Reforms also include governance changes.  “There is also a bill on governance that will limit the term of cooperative officials to two terms, to provide a better opportunity for new blood,” he said. He expressed confidence that “with the support the government is giving, we are sure that Kenya will rebound and take its position in the high table of global coffee negotiation.”

Nancy Cheruiyot, CEO and Managing Trustee of the Commodities Fund, highlighted the government’s efforts to finance coffee revival. “Commodities Fund is a government agency that was created to provide accessible and affordable lines of credit to the coffee sub-sector,” she said.

She explained that loans are provided right from establishment, up to the markets and up to the trade financing, saying the “interest rates are below 10% with the highest loan being 7.5%.”

Cheruiyot said the Direct Settlement System (DSS) has been a “game-changer” in coffee financing. “Now, anybody, so long as you sell your coffee at the Nairobi Coffee Exchange, you can come for a facility, and we will finance you without asking you to give us any security. The coffee is the security itself,” she said.

Nancy cheruiyot ceo and managing trustee of the commodities fund
Nancy Cheruiyot, CEO and Managing Trustee of the Commodities Fund. Photo by Kimuri Mwangi

She added that the Fund offers special terms to encourage inclusivity: “We charge women just 3% if you are a woman farmer, and also the youth we are working with.”

Cheruiyot said the Fund is also supporting the government’s efforts to expand coffee growing in non-traditional regions. “We have realised there is a lot of demand for coffee seed and seedlings, especially from the counties West of the Rift, which were not traditionally coffee-growing counties. These include Kericho, Bomet, Uasin Gishu, and Narok,” she said. New coffee zones are also emerging in the lake region and coastal counties for the robusta variety, she added, which would make “80% of the country” coffee-growing.

The Fund expects KSh 5 billion from the Exchequer over the next three years to support the coffee value chain. She said the DSS had reduced non-performing loans from 40% by ensuring the money is recovered at source.

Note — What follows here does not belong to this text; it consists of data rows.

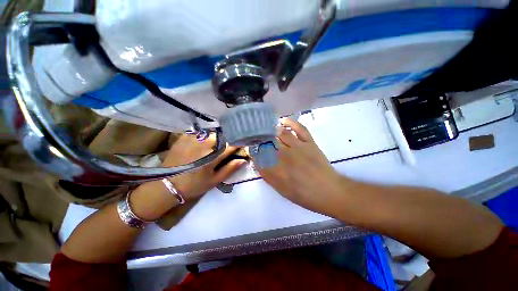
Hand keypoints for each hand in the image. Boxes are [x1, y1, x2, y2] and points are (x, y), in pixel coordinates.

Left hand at [163, 133, 245, 199]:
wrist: (166, 184)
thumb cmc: (194, 185)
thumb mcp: (214, 181)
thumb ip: (229, 169)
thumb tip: (243, 160)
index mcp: (211, 157)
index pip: (230, 146)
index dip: (238, 144)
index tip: (242, 144)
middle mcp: (203, 145)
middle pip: (221, 136)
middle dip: (227, 139)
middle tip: (228, 145)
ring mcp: (192, 140)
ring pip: (211, 133)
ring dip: (217, 137)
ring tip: (217, 143)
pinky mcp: (183, 138)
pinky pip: (199, 132)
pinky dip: (205, 136)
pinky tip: (204, 141)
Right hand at [257, 118, 343, 214]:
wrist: (328, 191)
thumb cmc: (304, 194)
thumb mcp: (282, 190)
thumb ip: (268, 176)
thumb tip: (257, 164)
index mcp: (277, 168)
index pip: (260, 155)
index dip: (253, 150)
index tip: (250, 148)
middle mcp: (285, 155)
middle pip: (268, 142)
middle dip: (260, 139)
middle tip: (256, 138)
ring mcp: (298, 147)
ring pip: (281, 134)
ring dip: (272, 130)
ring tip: (267, 129)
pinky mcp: (309, 142)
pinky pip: (299, 128)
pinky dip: (291, 122)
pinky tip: (283, 120)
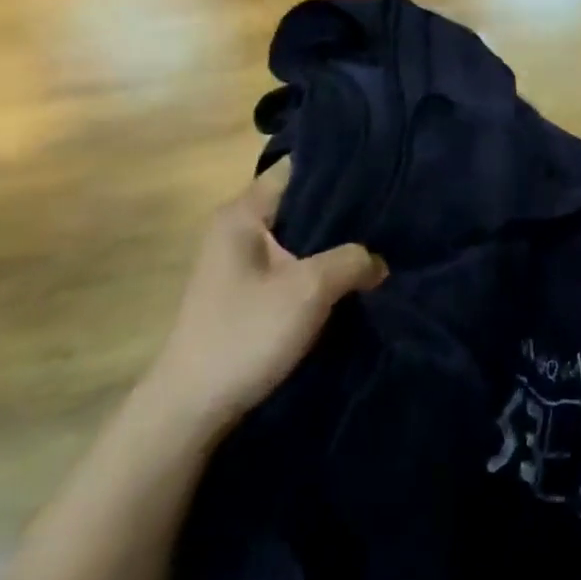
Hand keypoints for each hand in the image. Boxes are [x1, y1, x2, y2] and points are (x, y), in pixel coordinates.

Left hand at [143, 161, 386, 438]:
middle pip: (302, 200)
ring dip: (334, 241)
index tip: (381, 172)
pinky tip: (352, 273)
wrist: (190, 412)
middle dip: (344, 206)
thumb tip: (379, 262)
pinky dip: (321, 265)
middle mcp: (238, 228)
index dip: (340, 166)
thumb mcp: (310, 290)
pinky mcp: (248, 291)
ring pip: (301, 235)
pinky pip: (294, 262)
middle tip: (389, 208)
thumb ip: (353, 260)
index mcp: (243, 213)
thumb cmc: (244, 335)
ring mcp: (241, 261)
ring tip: (380, 238)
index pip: (298, 167)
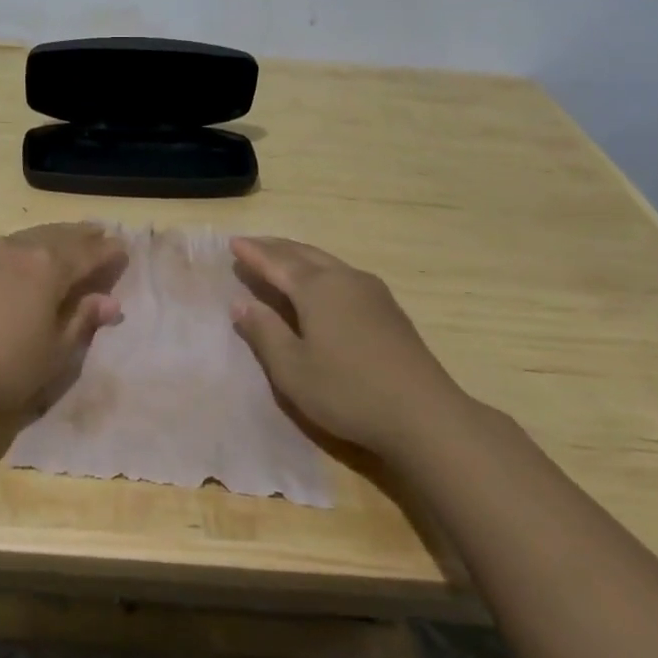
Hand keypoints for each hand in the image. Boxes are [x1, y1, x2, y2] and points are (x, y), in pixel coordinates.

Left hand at [0, 223, 126, 417]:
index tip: (124, 250)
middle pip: (61, 236)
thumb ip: (82, 321)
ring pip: (33, 235)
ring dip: (55, 235)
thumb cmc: (4, 366)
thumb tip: (109, 302)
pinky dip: (29, 244)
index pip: (89, 253)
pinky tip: (27, 253)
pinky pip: (11, 244)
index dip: (109, 252)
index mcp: (50, 267)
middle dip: (83, 235)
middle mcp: (22, 250)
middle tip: (100, 232)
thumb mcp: (55, 352)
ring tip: (68, 237)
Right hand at [230, 236, 459, 451]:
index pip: (275, 262)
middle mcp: (344, 278)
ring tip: (281, 256)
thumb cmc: (347, 391)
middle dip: (275, 247)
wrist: (424, 414)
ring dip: (299, 255)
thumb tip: (241, 303)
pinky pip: (343, 274)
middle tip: (252, 243)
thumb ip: (264, 332)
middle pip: (303, 253)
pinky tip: (321, 282)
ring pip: (326, 261)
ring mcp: (371, 292)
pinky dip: (320, 269)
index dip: (252, 254)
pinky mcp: (389, 309)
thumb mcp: (292, 369)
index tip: (233, 243)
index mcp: (316, 288)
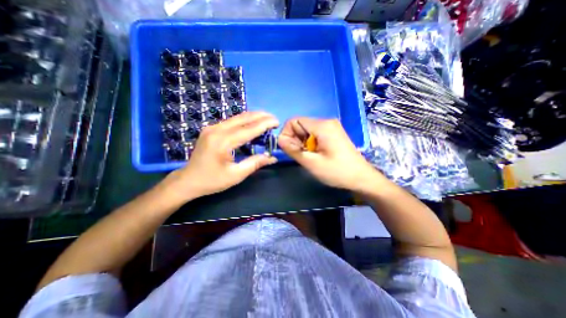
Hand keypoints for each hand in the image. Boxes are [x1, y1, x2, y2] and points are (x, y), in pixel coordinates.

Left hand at [164, 112, 277, 200]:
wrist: (188, 180)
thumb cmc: (212, 180)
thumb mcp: (236, 175)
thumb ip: (255, 163)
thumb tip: (272, 157)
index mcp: (223, 142)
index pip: (249, 129)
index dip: (264, 124)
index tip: (277, 122)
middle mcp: (217, 130)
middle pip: (243, 118)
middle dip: (261, 116)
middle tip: (274, 118)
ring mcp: (212, 128)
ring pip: (237, 117)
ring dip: (253, 117)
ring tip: (266, 119)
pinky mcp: (211, 129)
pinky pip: (231, 121)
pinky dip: (245, 121)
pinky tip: (252, 123)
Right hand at [276, 116, 381, 190]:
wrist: (361, 178)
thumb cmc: (337, 172)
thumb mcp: (312, 163)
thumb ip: (293, 150)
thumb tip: (279, 140)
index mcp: (322, 126)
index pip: (294, 121)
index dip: (287, 134)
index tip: (290, 149)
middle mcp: (326, 122)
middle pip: (300, 125)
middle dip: (295, 139)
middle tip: (301, 155)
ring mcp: (331, 127)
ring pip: (306, 130)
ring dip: (302, 143)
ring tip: (309, 156)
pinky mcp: (333, 133)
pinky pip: (314, 134)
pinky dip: (310, 143)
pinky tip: (315, 154)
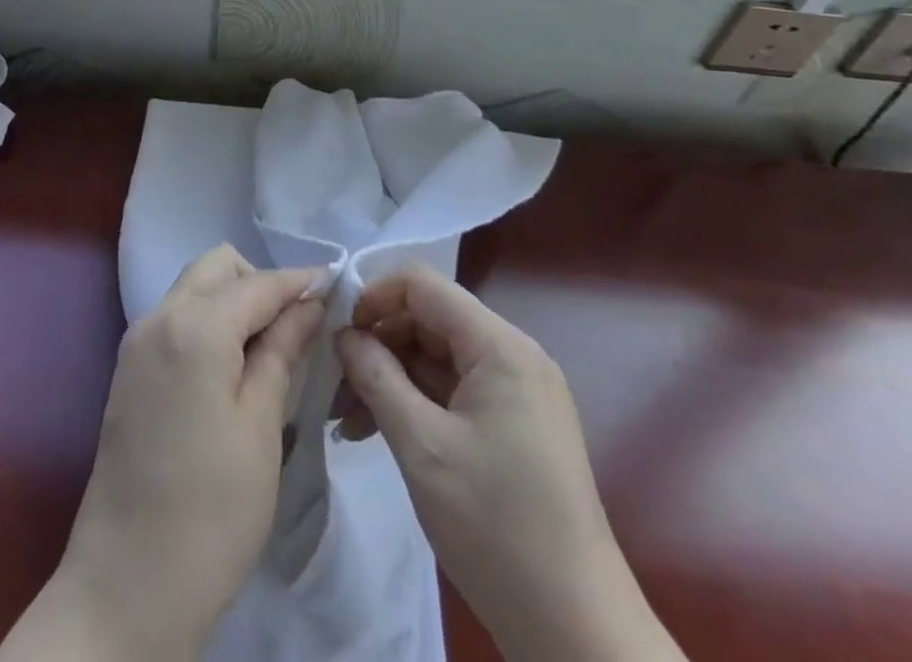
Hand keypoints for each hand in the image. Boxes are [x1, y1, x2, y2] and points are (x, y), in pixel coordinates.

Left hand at [0, 245, 324, 660]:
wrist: (126, 588)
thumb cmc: (211, 512)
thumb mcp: (261, 428)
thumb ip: (283, 352)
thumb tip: (310, 303)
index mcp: (194, 327)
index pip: (258, 283)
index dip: (300, 283)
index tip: (337, 288)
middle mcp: (159, 317)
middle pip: (218, 268)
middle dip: (260, 283)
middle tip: (296, 329)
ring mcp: (137, 341)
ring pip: (195, 288)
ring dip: (234, 301)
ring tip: (270, 351)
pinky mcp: (129, 368)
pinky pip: (177, 317)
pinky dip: (210, 323)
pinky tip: (233, 367)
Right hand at [336, 266, 683, 661]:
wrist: (576, 631)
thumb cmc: (495, 527)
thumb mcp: (421, 446)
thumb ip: (376, 376)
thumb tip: (344, 335)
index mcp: (499, 345)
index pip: (422, 285)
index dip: (373, 298)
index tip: (337, 335)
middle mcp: (513, 354)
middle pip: (428, 318)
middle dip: (378, 343)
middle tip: (335, 385)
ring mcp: (517, 390)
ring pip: (437, 355)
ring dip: (391, 376)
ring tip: (348, 418)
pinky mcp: (515, 423)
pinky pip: (454, 389)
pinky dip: (416, 402)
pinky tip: (379, 431)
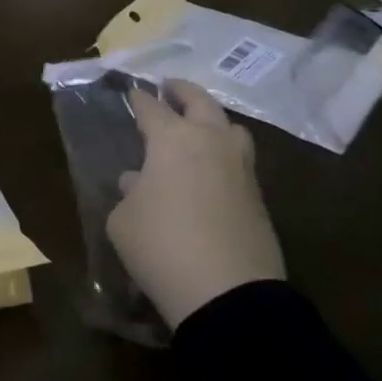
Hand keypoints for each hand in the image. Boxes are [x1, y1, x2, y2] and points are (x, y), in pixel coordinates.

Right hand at [106, 79, 286, 327]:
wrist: (227, 292)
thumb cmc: (160, 245)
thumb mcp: (123, 221)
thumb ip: (128, 193)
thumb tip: (137, 181)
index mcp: (172, 139)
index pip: (151, 108)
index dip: (138, 98)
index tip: (131, 90)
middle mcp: (211, 141)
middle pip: (200, 102)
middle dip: (182, 91)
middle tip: (170, 87)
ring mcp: (241, 167)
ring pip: (230, 127)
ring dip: (212, 120)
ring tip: (198, 128)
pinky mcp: (258, 196)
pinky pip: (239, 160)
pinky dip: (223, 154)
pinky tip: (210, 171)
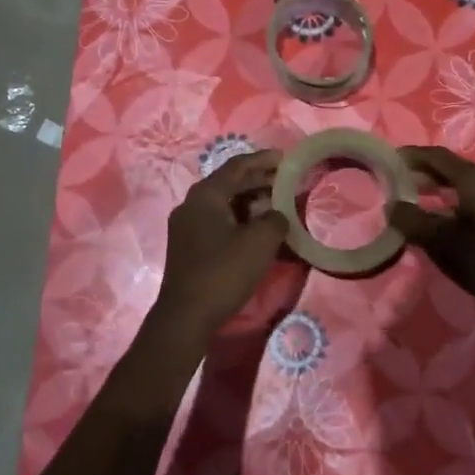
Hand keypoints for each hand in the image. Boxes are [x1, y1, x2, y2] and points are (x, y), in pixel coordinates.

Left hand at [151, 150, 288, 344]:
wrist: (186, 316)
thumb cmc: (224, 272)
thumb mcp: (260, 242)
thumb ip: (276, 219)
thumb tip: (277, 215)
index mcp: (205, 195)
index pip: (238, 166)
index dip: (264, 160)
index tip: (287, 159)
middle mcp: (192, 204)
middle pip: (230, 184)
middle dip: (260, 181)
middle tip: (288, 182)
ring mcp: (187, 227)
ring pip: (225, 205)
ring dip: (252, 202)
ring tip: (279, 205)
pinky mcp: (189, 247)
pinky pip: (219, 222)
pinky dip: (241, 220)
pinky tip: (259, 230)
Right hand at [388, 145, 474, 300]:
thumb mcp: (439, 240)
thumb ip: (411, 220)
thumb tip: (392, 206)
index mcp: (474, 179)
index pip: (436, 156)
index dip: (411, 156)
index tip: (388, 160)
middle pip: (450, 168)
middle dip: (422, 172)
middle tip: (396, 180)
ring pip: (461, 185)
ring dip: (436, 188)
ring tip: (413, 197)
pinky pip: (472, 199)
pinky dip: (450, 201)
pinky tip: (438, 217)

To speed up access to finance, the Fund has introduced a credit line system allowing cooperatives to access approved funds on demand. “When cooperatives borrow, they don’t have to borrow, and then we go through the appraisal process for everything. So right now, we appraise every cooperative once in three years. And then we say, according to our appraisal, you will need a total of, let’s say, KShs 30 million to cover fertilizer, inputs, and the like. But now you have access to those funds in the system, whatever you need, at that point, you need. We will just disperse, because the board would have approved for three years. So that’s something we are working on to ensure that the turnaround time is immediate,” she opined.

Cheruiyot also talked about plans to digitize the sector. “We are working with a partner to digitize all the records, all the cherry deliveries in counties, and then we follow the cherry all the way to the Nairobi Coffee Exchange. We have now digitized about 45 cooperatives in Kericho County and some in Nandi. Next week, we start in Mount Elgon. We are working with unions so that we are able to talk to cooperatives. Once all this is done, everything will be digitized. When they ask for a loan, I don’t have to go and say, Oh, give me your records, how many kilos of cherries did you have last year, because we will link our system with every county system. And we are linking everything, including the EUDR.”

As Kenya renews its bid to reclaim its place among the world’s top coffee producers, the government’s reforms, spanning policy, finance, and research, are injecting fresh hope into the sector.